Après la journée « ville morte » du 03 juin, l’opposant Moïse Katumbi, président d’Ensemble pour la République et membre du bloc C64 a mis en garde contre toute répression des manifestants. Il a rappelé les « heures sombres » de l’ère Kabila, qui ont coûté la vie à certaines figures ayant soutenu des initiatives de l’opposition portées par l’UDPS, aujourd’hui au pouvoir.
« On va organiser plus de manifestations. Et si le président Tshisekedi est prêt à tuer, comme on a tué Kapangala, comme on a tué les autres, il sera responsable », a-t-il prévenu.
Pour Moïse Katumbi, Félix Tshisekedi doit quitter le fauteuil présidentiel de manière honorable à l’issue de son mandat en 2028.
« Je lui donne un conseil. Il vaut mieux partir et ne pas avoir le sang dans ses mains. Parce que quand on a du sang dans les mains, par après, quand on part, ça laisse beaucoup de tâches. Je donne encore une fois un conseil au président Tshisekedi : il a dit que si le peuple me demande, il vais rester. Le peuple a dit non au président Tshisekedi. On doit se séparer en paix. Il va rester notre ancien président. Il doit être sénateur à vie », a-t-il déclaré.
L’ancien gouverneur du Katanga estime que la RDC n’a pas besoin d’un « despote », mais plutôt d’institutions fortes.
« Le président Tshisekedi doit revenir à la raison. Je lui donne un conseil : bientôt, il deviendra sénateur à vie comme Joseph Kabila. Il y a un temps pour tout. On n’a pas besoin d’un homme fort, mais nous avons plutôt besoin d’institutions fortes. L’histoire est têtue. En 2015, lorsqu’il y a eu des gens qui voulaient tenter de toucher à la Constitution, l’UDPS a demandé à ses militants de sortir. Cette fois-ci, la population est consciente et elle sait que le problème n’est pas la Constitution, » a-t-il soutenu.
Katumbi a encouragé le président Tshisekedi à ne pas suivre « tous les charlatans », notamment certains pasteurs « chantres » de la révision constitutionnelle, qui, selon lui, l’induisent en erreur.

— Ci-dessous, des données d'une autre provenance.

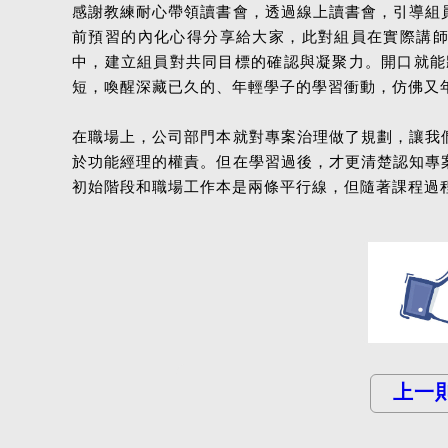
感謝教練耐心帶領讀書會，透過線上讀書會，引導組
前預習的內化心得分享給大家，此對組員在實際講師
中，建立組員對共同目標的確認與凝聚力。開口就能
短，喚醒深藏已久的、年輕學子的學習衝動，仿佛又
在職場上，公司部門本就對專案治理做了規劃，讓我
於功能經理的權責。但在學習過後，才更清楚認知專
初始階段和職場工作本是兩條平行線，但隨著課程過
上一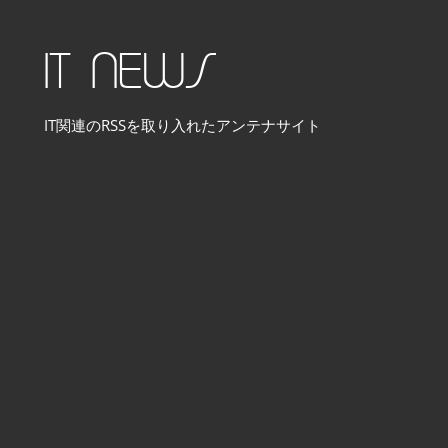
コ
ン
IT NEWS
テ
ン
IT関連のRSSを取り入れたアンテナサイト
ツ
へ
ス
キ
ッ
プ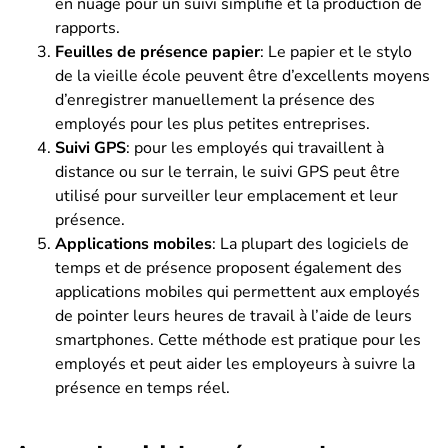
en nuage pour un suivi simplifié et la production de
rapports.
Feuilles de présence papier
: Le papier et le stylo
de la vieille école peuvent être d’excellents moyens
d’enregistrer manuellement la présence des
employés pour les plus petites entreprises.
Suivi GPS
: pour les employés qui travaillent à
distance ou sur le terrain, le suivi GPS peut être
utilisé pour surveiller leur emplacement et leur
présence.
Applications mobiles
: La plupart des logiciels de
temps et de présence proposent également des
applications mobiles qui permettent aux employés
de pointer leurs heures de travail à l’aide de leurs
smartphones. Cette méthode est pratique pour les
employés et peut aider les employeurs à suivre la
présence en temps réel.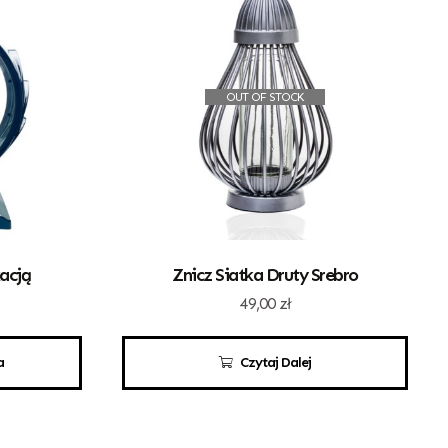
OUT OF STOCK
kacją
Znicz Siatka Druty Srebro
49,00
zł
a
Czytaj Dalej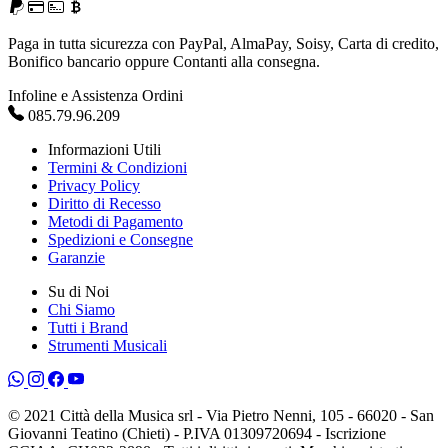
Paga in tutta sicurezza con PayPal, AlmaPay, Soisy, Carta di credito,
Bonifico bancario oppure Contanti alla consegna.
Infoline e Assistenza Ordini
085.79.96.209
Informazioni Utili
Termini & Condizioni
Privacy Policy
Diritto di Recesso
Metodi di Pagamento
Spedizioni e Consegne
Garanzie
Su di Noi
Chi Siamo
Tutti i Brand
Strumenti Musicali
© 2021 Città della Musica srl - Via Pietro Nenni, 105 - 66020 - San
Giovanni Teatino (Chieti) - P.IVA 01309720694 - Iscrizione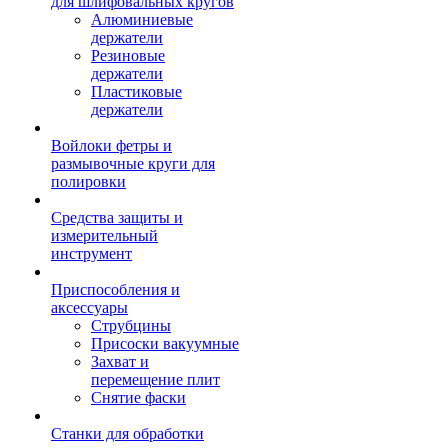
для шлифовальных кругов
Алюминиевые
держатели
Резиновые
держатели
Пластиковые
держатели
Войлоки фетры и
размывочные круги для
полировки
Средства защиты и
измерительный
инструмент
Приспособления и
аксессуары
Струбцины
Присоски вакуумные
Захват и
перемещение плит
Снятие фаски
Станки для обработки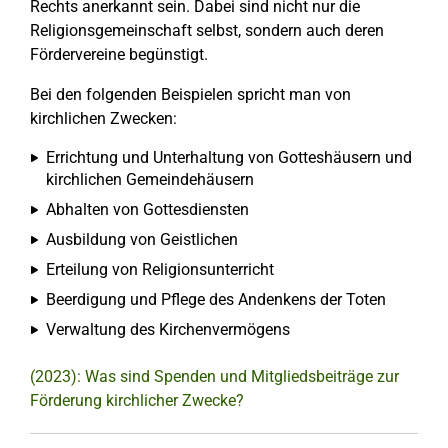
Rechts anerkannt sein. Dabei sind nicht nur die
Religionsgemeinschaft selbst, sondern auch deren
Fördervereine begünstigt.
Bei den folgenden Beispielen spricht man von
kirchlichen Zwecken:
Errichtung und Unterhaltung von Gotteshäusern und
kirchlichen Gemeindehäusern
Abhalten von Gottesdiensten
Ausbildung von Geistlichen
Erteilung von Religionsunterricht
Beerdigung und Pflege des Andenkens der Toten
Verwaltung des Kirchenvermögens
(2023): Was sind Spenden und Mitgliedsbeiträge zur
Förderung kirchlicher Zwecke?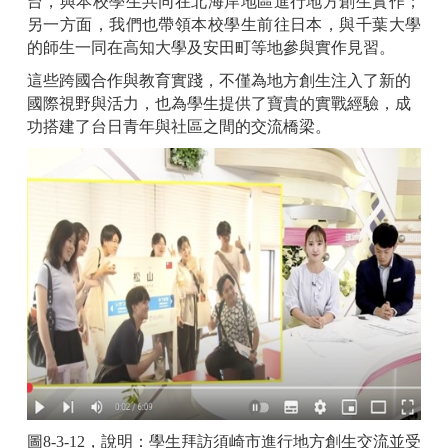
台，與本校學生共同在北海岸地區進行地方創生實作；
另一方面，我們也帶領本校學生前往日本，與千葉大學
的師生一同在高知大學及安田町等地參與實作見習。
這些跨國合作與教育實踐，不僅為地方創生注入了新的
國際視野與活力，也為學生提供了寶貴的實戰經驗，成
功搭建了台日青年與社區之間的交流橋梁。
圖8-3-12，說明：學生拜訪須崎市進行地方創生交流並受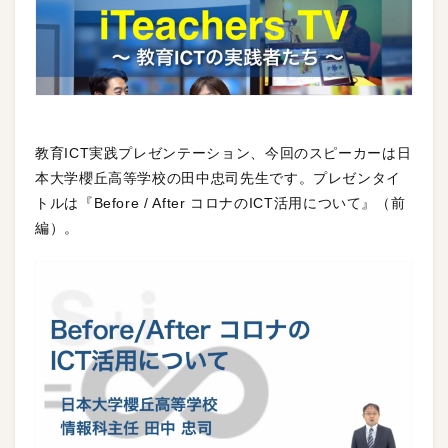
教育ICT実践プレゼンテーション、今回のスピーカーは日
本大学櫻丘高等学校の田中忠司先生です。プレゼンタイ
トルは『Before / After コロナのICT活用について』（前
編）。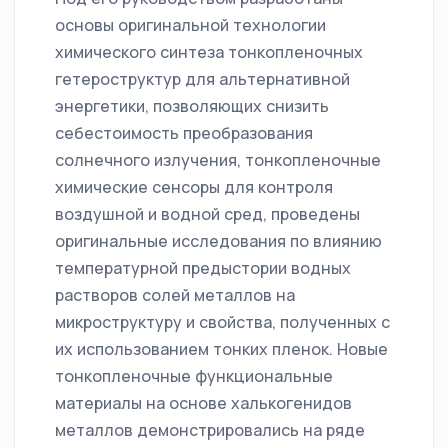
основы оригинальной технологии
химического синтеза тонкопленочных
гетероструктур для альтернативной
энергетики, позволяющих снизить
себестоимость преобразования
солнечного излучения, тонкопленочные
химические сенсоры для контроля
воздушной и водной сред, проведены
оригинальные исследования по влиянию
температурной предыстории водных
растворов солей металлов на
микроструктуру и свойства, полученных с
их использованием тонких пленок. Новые
тонкопленочные функциональные
материалы на основе халькогенидов
металлов демонстрировались на ряде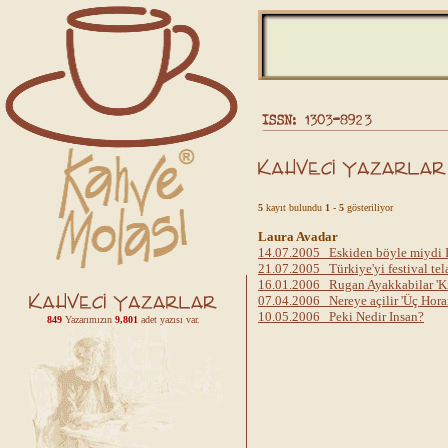
5
kayıt bulundu
1 - 5
gösteriliyor
Laura Avadar
14.07.2005 Eskiden böyle miydi I
21.07.2005 Türkiye'yi festival tela
16.01.2006 Rugan Ayakkabilar 'Kiz
07.04.2006 Nereye açilir 'Üç Horan
10.05.2006 Peki Nedir Insan?
849
Yazarımızın
9,801
adet yazısı var.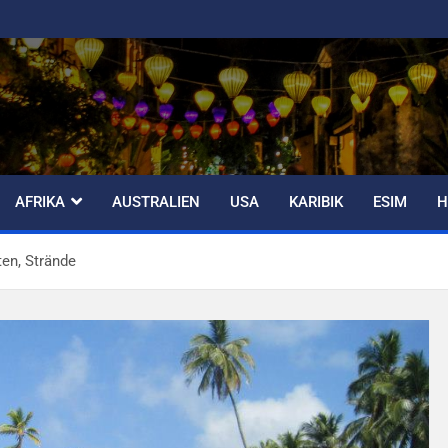
AFRIKA
AUSTRALIEN
USA
KARIBIK
ESIM
H
en, Strände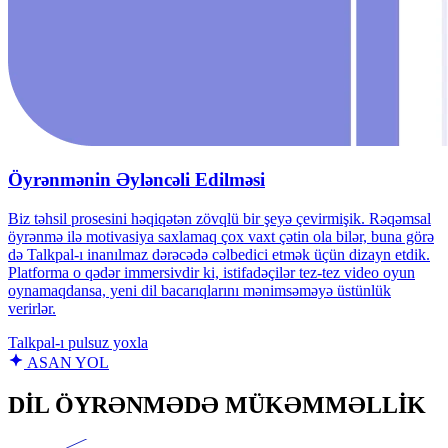
Öyrənmənin Əyləncəli Edilməsi
Biz təhsil prosesini həqiqətən zövqlü bir şeyə çevirmişik. Rəqəmsal
öyrənmə ilə motivasiya saxlamaq çox vaxt çətin ola bilər, buna görə
də Talkpal-ı inanılmaz dərəcədə cəlbedici etmək üçün dizayn etdik.
Platforma o qədər immersivdir ki, istifadəçilər tez-tez video oyun
oynamaqdansa, yeni dil bacarıqlarını mənimsəməyə üstünlük
verirlər.
Talkpal‑ı pulsuz yoxla
ASAN YOL
DİL ÖYRƏNMƏDƏ MÜKƏMMƏLLİK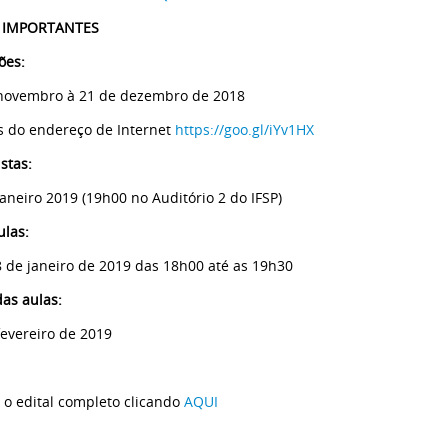
 IMPORTANTES
ões:
novembro à 21 de dezembro de 2018
s do endereço de Internet
https://goo.gl/iYv1HX
stas:
janeiro 2019 (19h00 no Auditório 2 do IFSP)
ulas:
8 de janeiro de 2019 das 18h00 até as 19h30
das aulas:
fevereiro de 2019
 o edital completo clicando
AQUI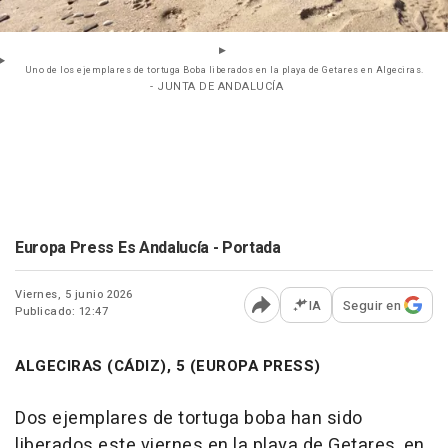
Uno de los ejemplares de tortuga Boba liberados en la playa de Getares en Algeciras.
- JUNTA DE ANDALUCÍA
Europa Press Es Andalucía - Portada
Viernes, 5 junio 2026
IA
Seguir en
Publicado: 12:47
Abrir opciones para comp
ALGECIRAS (CÁDIZ), 5 (EUROPA PRESS)
Dos ejemplares de tortuga boba han sido
liberados este viernes en la playa de Getares, en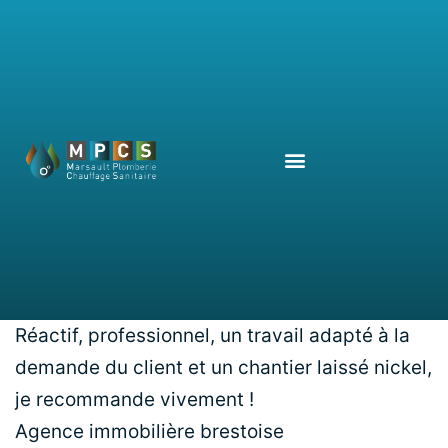
Réactif, professionnel, un travail adapté à la
demande du client et un chantier laissé nickel,
je recommande vivement !
Agence immobilière brestoise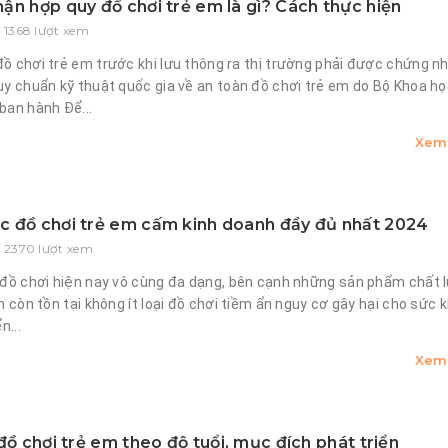
ận hợp quy đồ chơi trẻ em là gì? Cách thực hiện
- 1368 lượt xem
ồ chơi trẻ em trước khi lưu thông ra thị trường phải được chứng 
y chuẩn kỹ thuật quốc gia về an toàn đồ chơi trẻ em do Bộ Khoa họ
ban hành Để...
Xem 
 đồ chơi trẻ em cấm kinh doanh đầy đủ nhất 2024
- 2370 lượt xem
 đồ chơi hiện nay vô cùng đa dạng, bên cạnh những sản phẩm chất 
n còn tồn tại không ít loại đồ chơi tiềm ẩn nguy cơ gây hại cho sức 
n...
Xem 
đồ chơi trẻ em theo độ tuổi, mục đích phát triển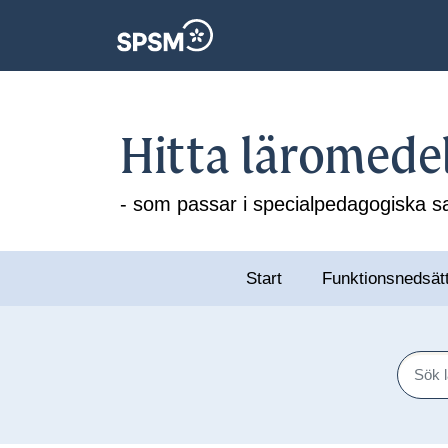
Hitta läromede
- som passar i specialpedagogiska
Start
Funktionsnedsät
Sök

« Il ne doit pas suivre tous ces mauvais conseillers. La plupart de ces charlatans de pasteurs sont les mêmes qui voulaient induire le président Kabila en erreur à l’époque. Heureusement, il était sage. Un chef doit voir l’intérêt de la population. Le changement de la Constitution, c’est la souffrance continue de la population congolaise », a-t-il conclu.